A court ruling in Connecticut has garnered national news coverage due to the influence a judge’s decision had on public education in the Constitution State.
A lawsuit filed by a coalition of education funding advocates operating in Connecticut brought this case to light. The lawsuit argued that the gross funding inequalities between well-to-do and financially strapped public school districts was unlawful. Shockingly, a Hartford District Superior Court judge ruled in favor of the advocacy group.
According to Commonweal Magazine, Judge Thomas Moukawsher (pictured) read his final ruling on this matter word for word over a period of three hours straight from the bench. “[Connecticut’s education funding system] has left rich school districts to flourish and poor school districts to flounder,” Moukawsher said.
“Allow[ing] rich towns to raid money desperately needed by poor towns makes a mockery of the state’s constitutional duty to provide adequate educational opportunities to all students,” he continued.

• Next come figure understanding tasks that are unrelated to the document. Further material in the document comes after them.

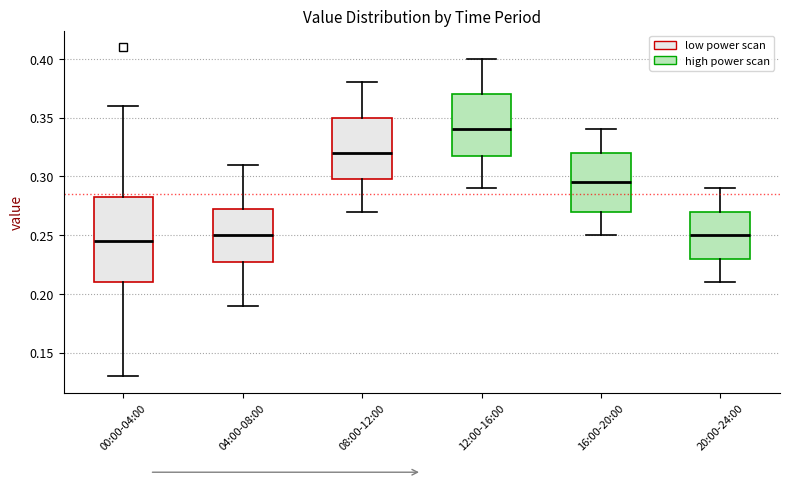

Reading left to right, transcribe this box plot: for each box, give where its median line is, the range the box spans, and where its two whiskers end, as read against the y-axis. The values are not printed on the chart, so give them approximately, as read against the axis.

00:00-04:00: median 0.245, box 0.210 to 0.285, whiskers 0.130 to 0.360
04:00-08:00: median 0.250, box 0.230 to 0.275, whiskers 0.190 to 0.310
08:00-12:00: median 0.320, box 0.300 to 0.350, whiskers 0.270 to 0.380
12:00-16:00: median 0.340, box 0.320 to 0.370, whiskers 0.290 to 0.400
16:00-20:00: median 0.295, box 0.270 to 0.320, whiskers 0.250 to 0.340
20:00-24:00: median 0.250, box 0.230 to 0.270, whiskers 0.210 to 0.290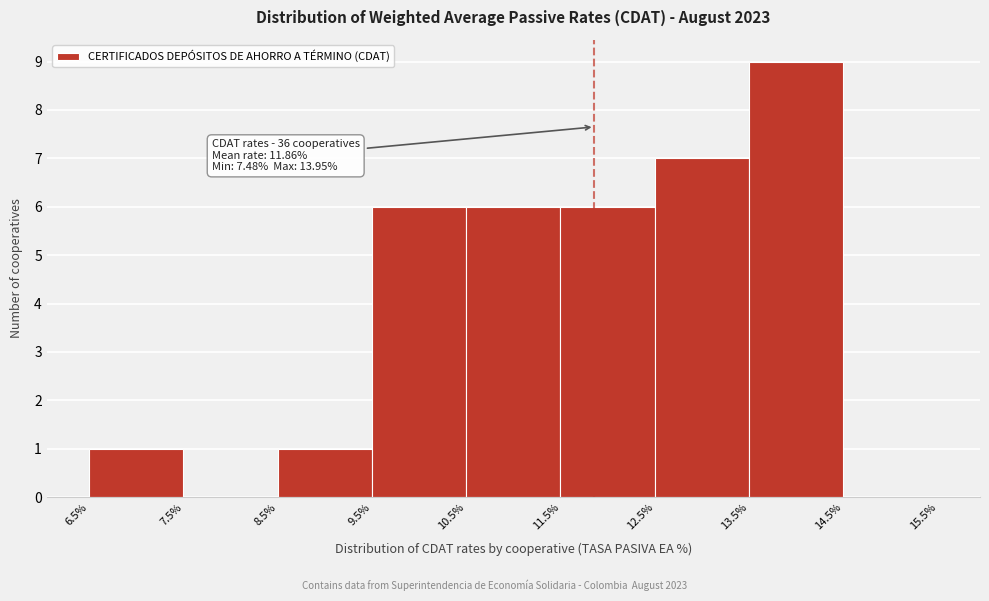

Over which range of the x-axis is the bar tallest?

13.5% to 14.5%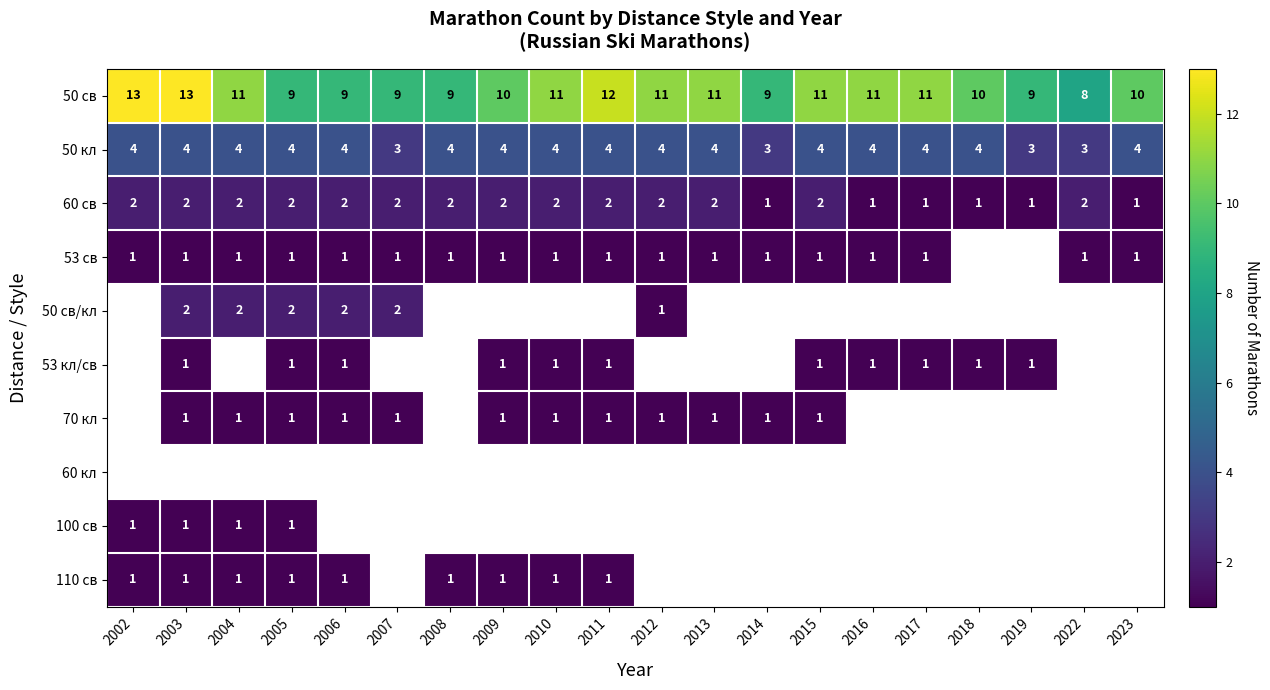

At which category does the chart reach its peak across all series?

2002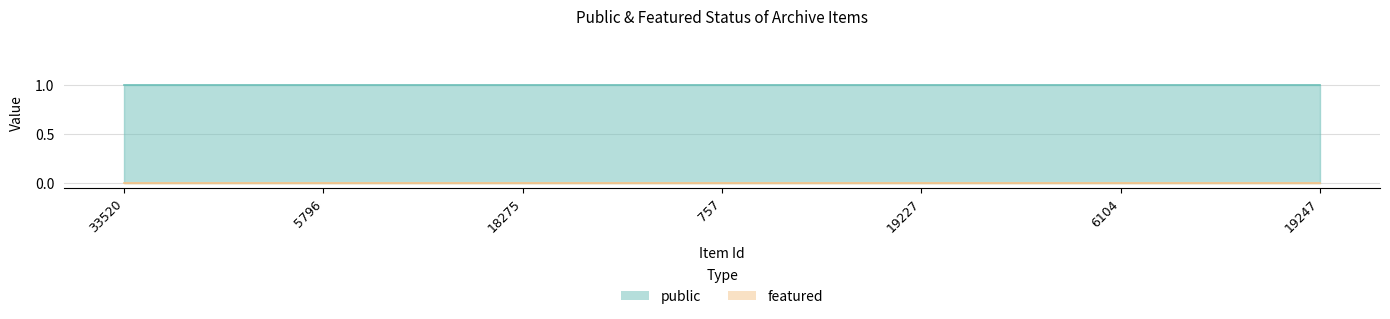

At which label is featured closest to 0?

33520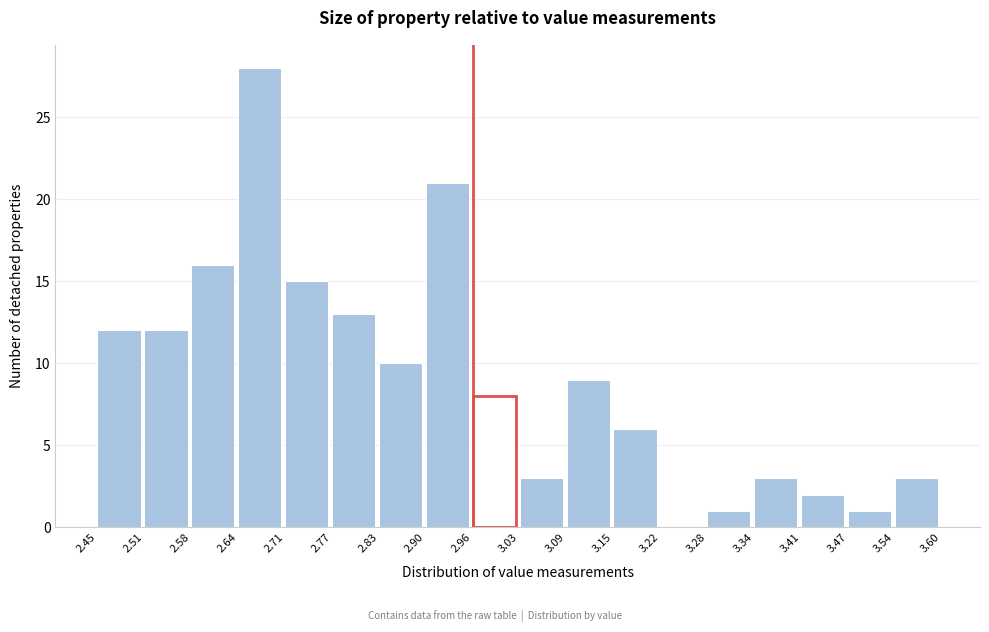

Over which range of the x-axis is the bar tallest?

2.64 to 2.71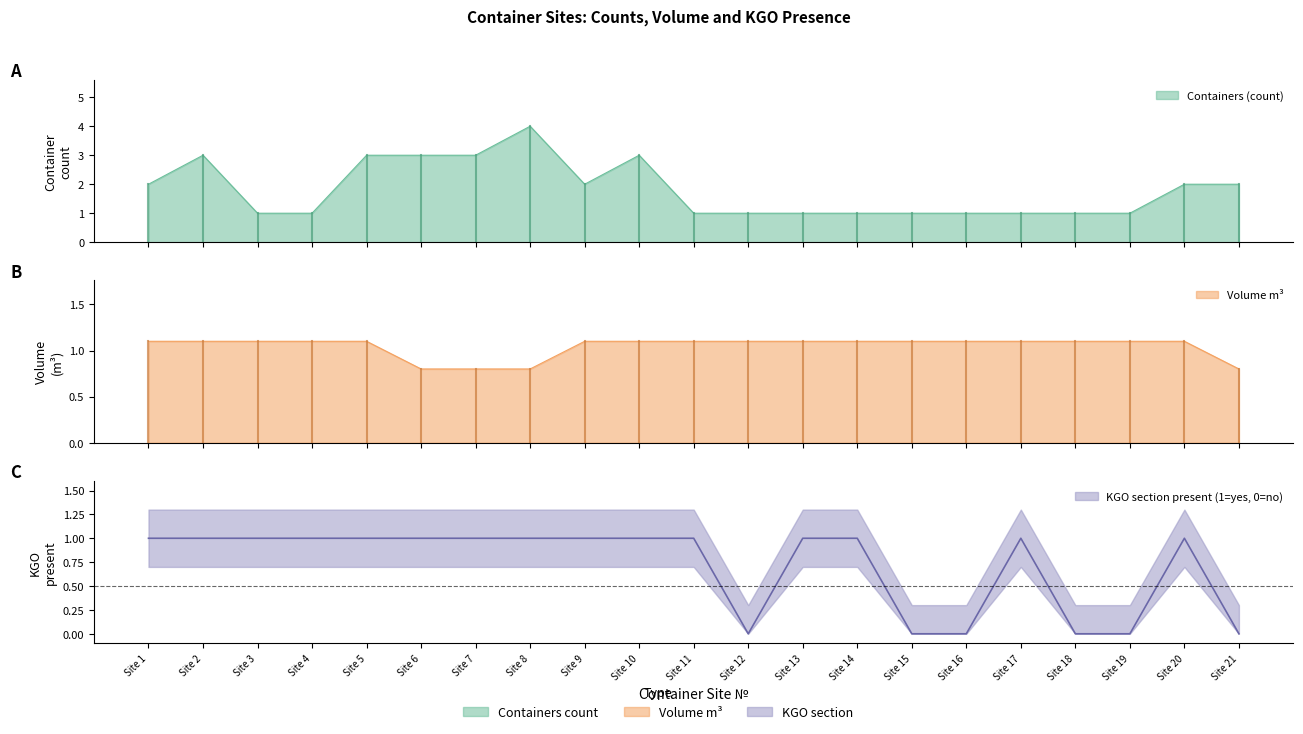

What is the minimum value for Containers (count)?

1.0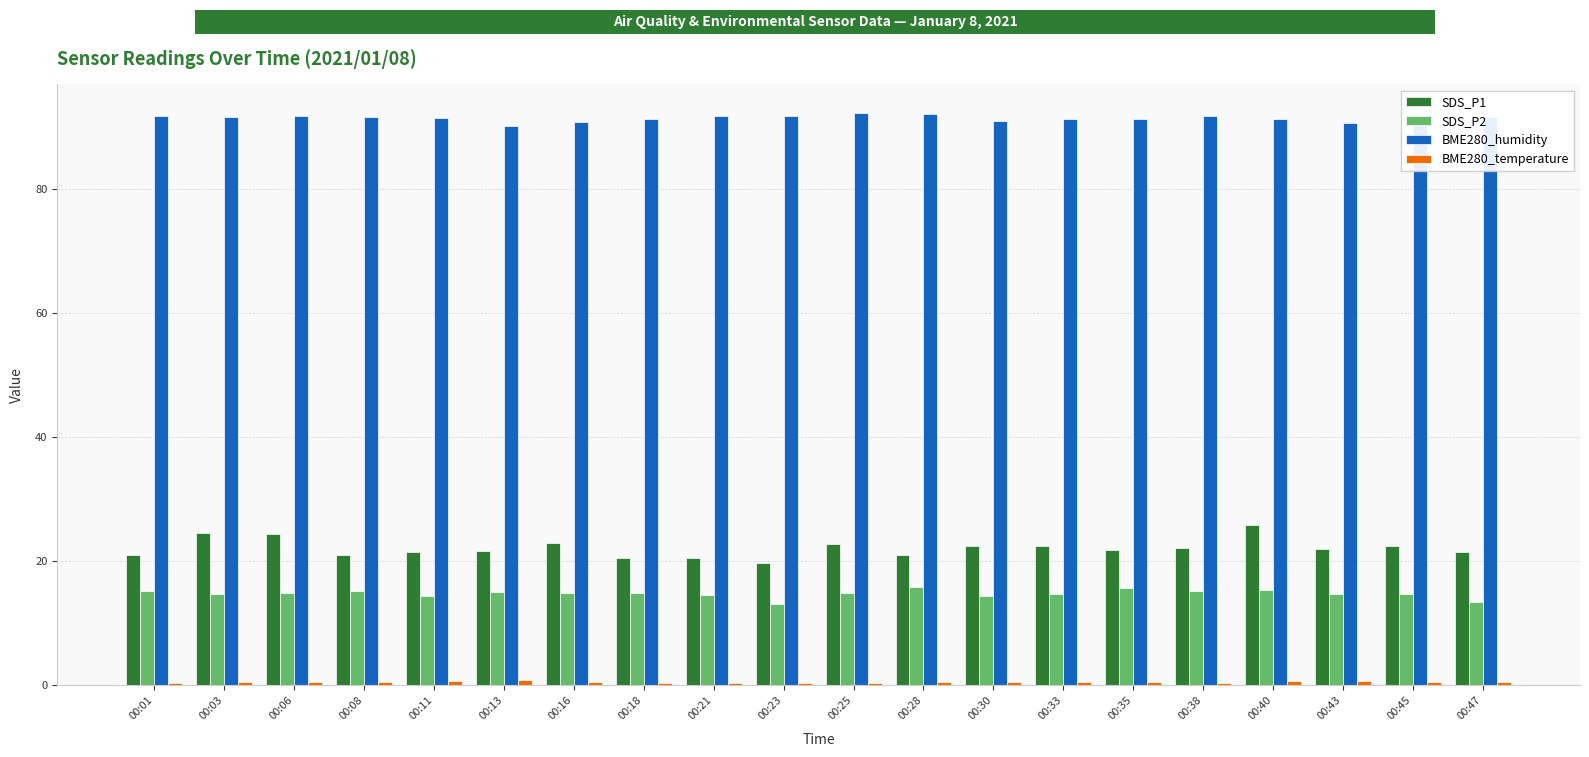

The SDS_P2 series shows 25.2 at 00:30. True or false?

False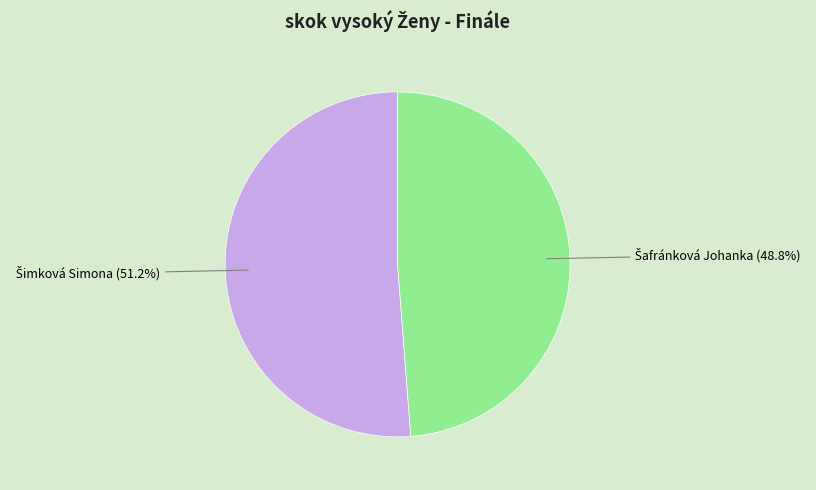

Is there any slice that represents more than half of the pie?

Yes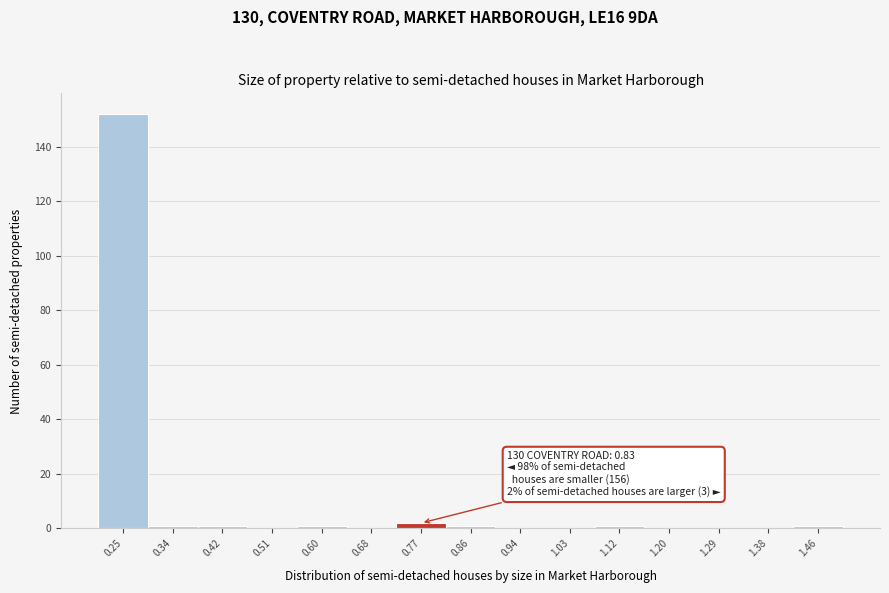

Reading left to right, list all the values displayed in this chart.

0.25=152	0.34=1	0.42=1	0.51=0	0.60=1	0.68=0	0.77=2	0.86=1	0.94=0	1.03=0	1.12=1	1.20=0	1.29=0	1.38=0	1.46=1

The so-called academic achievement gap in Connecticut between children in urban and suburban school districts is bigger there than it is in any other state in America. Over 80 percent of children in suburban Connecticut schools currently meet the minimum academic requirements for English tests.
However, in urban public school districts across Connecticut, only 30 percent of children are meeting the minimum academic requirements for basic English testing. Common Weal Magazine contributing editor Rand Richards Cooper also referred to another groundbreaking court case, which was centered on the issue of funding fairness in public education.
“The precursor to the current [Moukawsher] ruling is another one, Sheff v. O’Neill, that made national waves two decades ago. Filed in 1989, that suit charged that racial segregation – Hartford public schools at the time were nearly 97% minority — violated the constitutional guarantee I mentioned above,” Cooper wrote.
Unfortunately, other U.S. such as Kansas are currently dealing with the same problems, as ultra-conservative, predominantly Republican state legislatures are mandating unconstitutional education funding policies. These policies are giving suburban school districts unfair financial advantages over poorer urban ones.